■ Work task: Go through the data and copy every line exactly, but not the images.

■ Data listing:
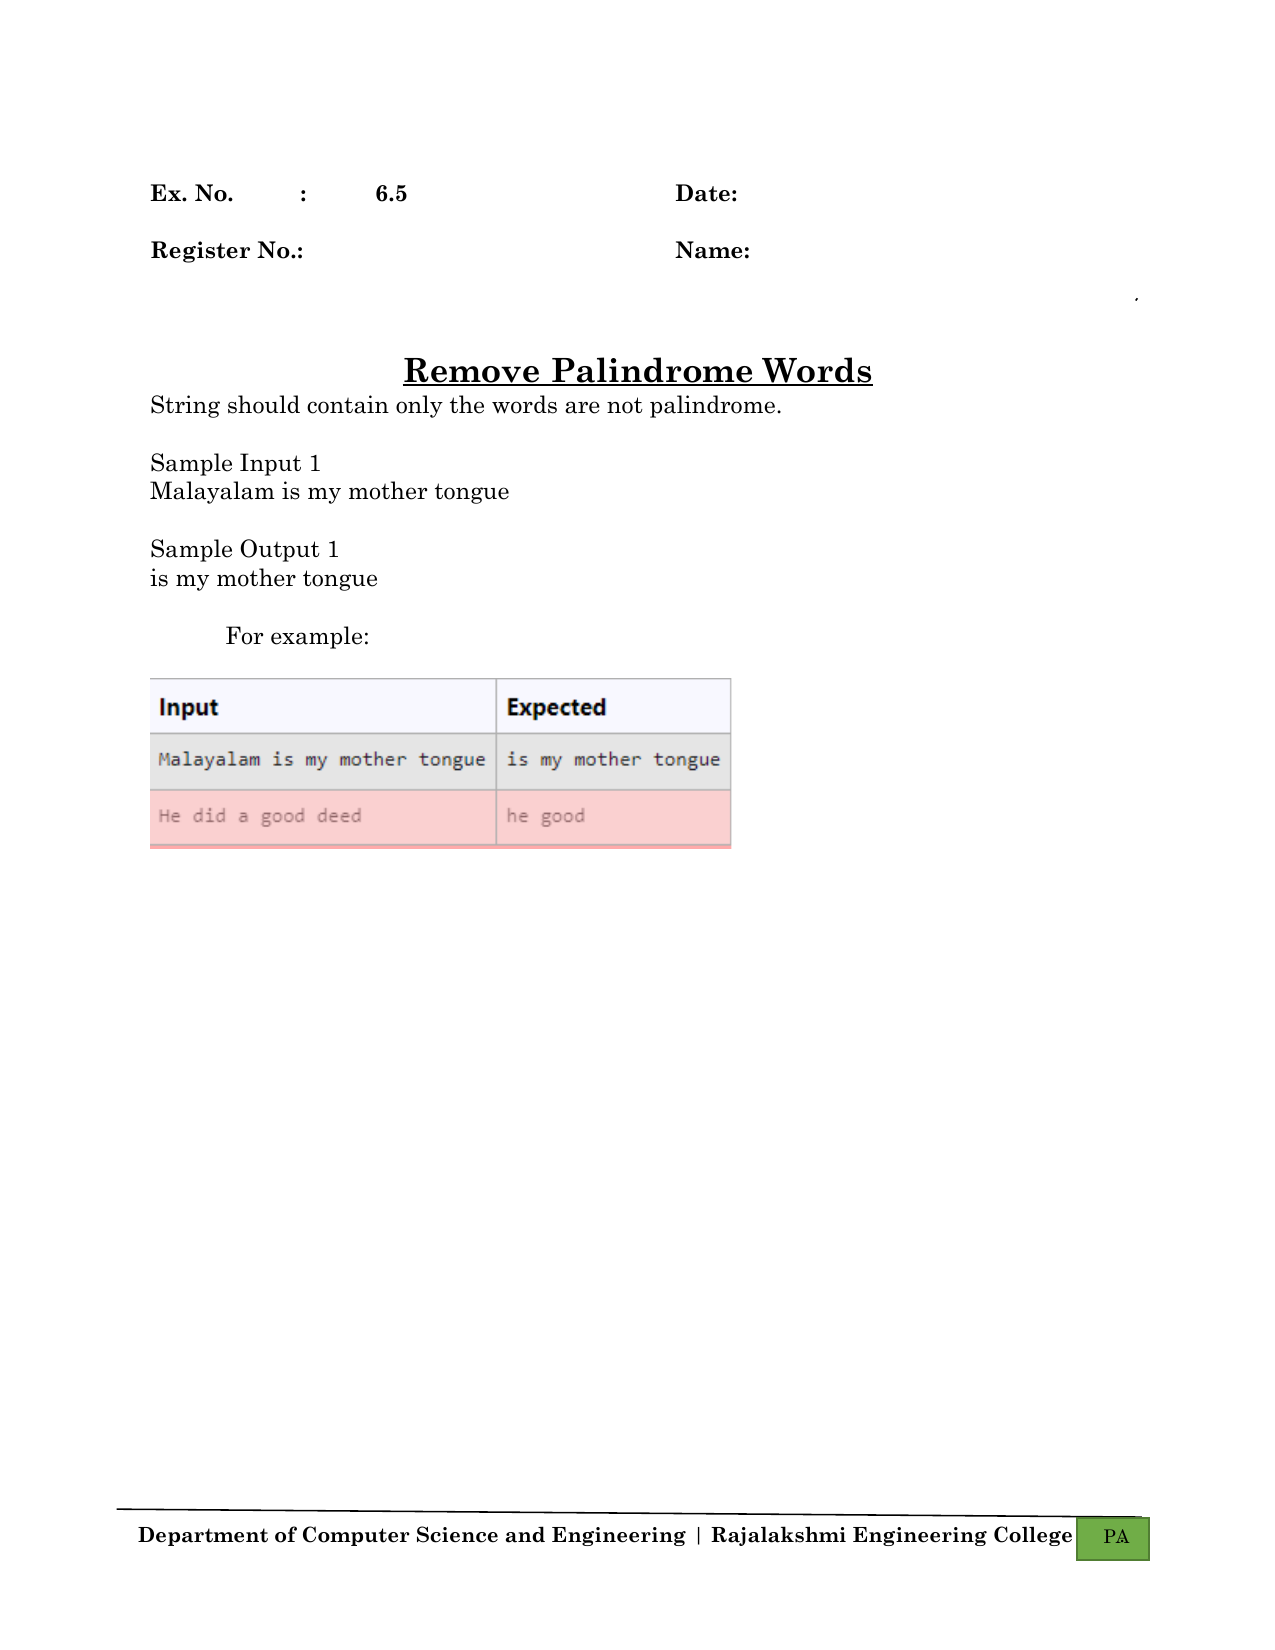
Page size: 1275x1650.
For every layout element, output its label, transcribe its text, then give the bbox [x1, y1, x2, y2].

text is my mother tongue [150, 563, 1125, 592]
text String should contain only the words are not palindrome. [150, 389, 1125, 418]
text For example: [225, 620, 1125, 649]
text Register No.: Name: [150, 236, 1125, 263]
text Remove Palindrome Words [150, 349, 1125, 389]
text Ex. No. : 6.5 Date: [150, 179, 1125, 207]
text Sample Input 1 [150, 447, 1125, 476]
text Sample Output 1 [150, 534, 1125, 563]
picture [150, 678, 732, 849]
text Malayalam is my mother tongue [150, 476, 1125, 505]
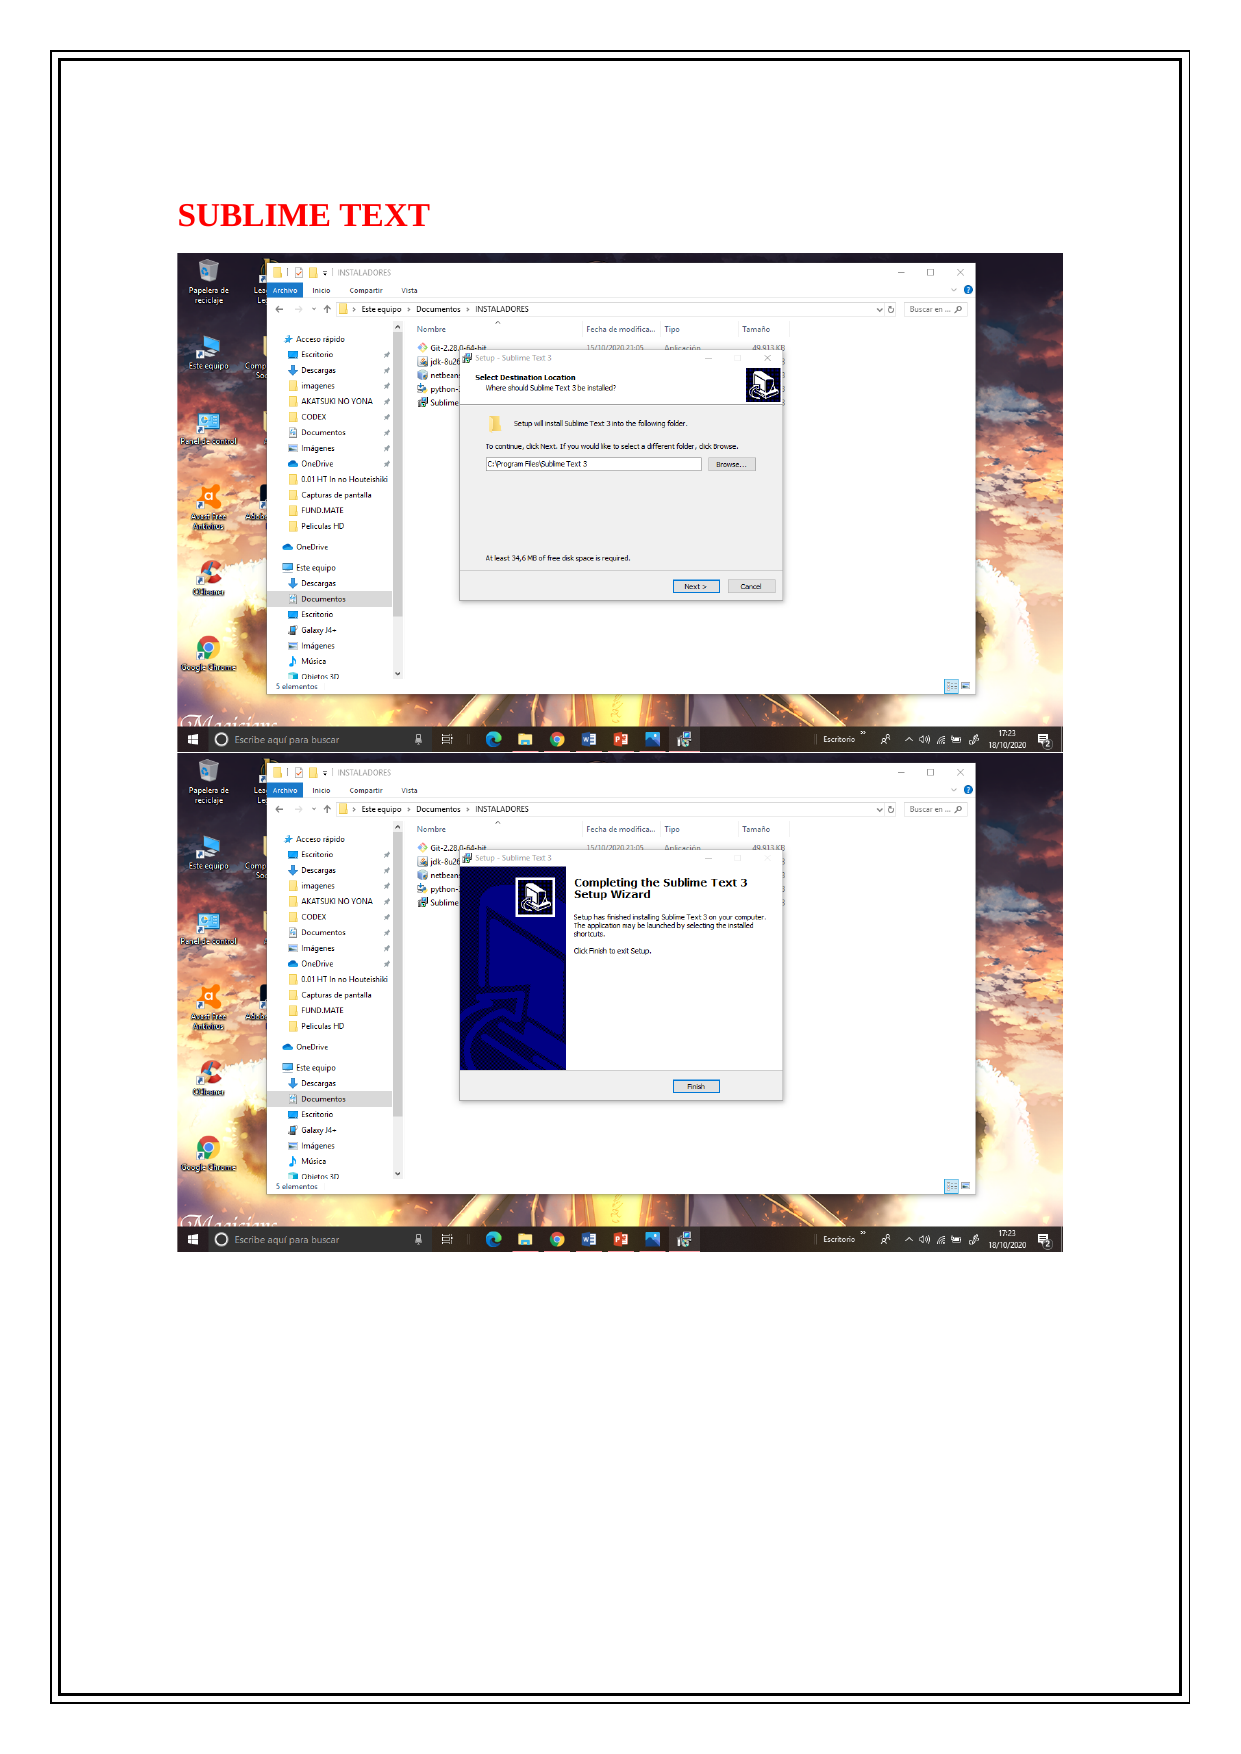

■ Exercise output:
Page size: 1275x1650.
For every layout element, output its label, transcribe its text, then give the bbox [x1, y1, x2, y2].

text is my mother tongue [150, 563, 1125, 592]
text String should contain only the words are not palindrome. [150, 389, 1125, 418]
text For example: [225, 620, 1125, 649]
text Register No.: Name: [150, 236, 1125, 263]
text Remove Palindrome Words [150, 349, 1125, 389]
text Ex. No. : 6.5 Date: [150, 179, 1125, 207]
text Sample Input 1 [150, 447, 1125, 476]
text Sample Output 1 [150, 534, 1125, 563]
picture [150, 678, 732, 849]
text Malayalam is my mother tongue [150, 476, 1125, 505]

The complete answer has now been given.